TRY IT ->
A faithful copy of each record is required, minus the images.

* * *

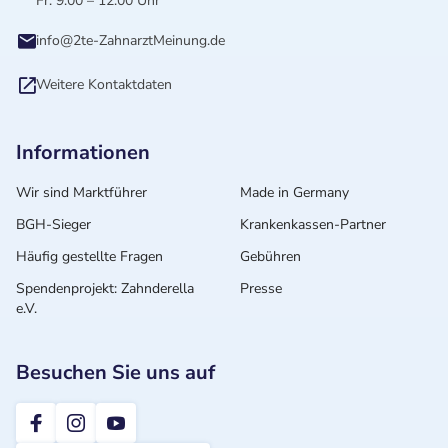
Fr: 9:00 – 12:00 Uhr
info@2te-ZahnarztMeinung.de
Weitere Kontaktdaten
Informationen
Wir sind Marktführer
Made in Germany
BGH-Sieger
Krankenkassen-Partner
Häufig gestellte Fragen
Gebühren
Spendenprojekt: Zahnderella
Presse
e.V.
Besuchen Sie uns auf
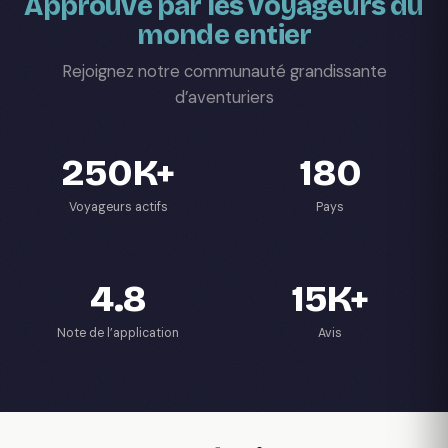
Approuvé par les voyageurs du
monde entier
Rejoignez notre communauté grandissante
d’aventuriers
250K+
180
Voyageurs actifs
Pays
4.8
15K+
Note de l’application
Avis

* * *

THE ANSWER ->
Fr: 9:00 – 12:00 Uhr
info@2te-ZahnarztMeinung.de
Weitere Kontaktdaten
Informationen
Wir sind Marktführer
Made in Germany
BGH-Sieger
Krankenkassen-Partner
Häufig gestellte Fragen
Gebühren
Spendenprojekt: Zahnderella
Presse
e.V.
Besuchen Sie uns auf
Approuvé par les voyageurs du
monde entier
Rejoignez notre communauté grandissante
d’aventuriers
250K+
180
Voyageurs actifs
Pays
4.8
15K+
Note de l’application
Avis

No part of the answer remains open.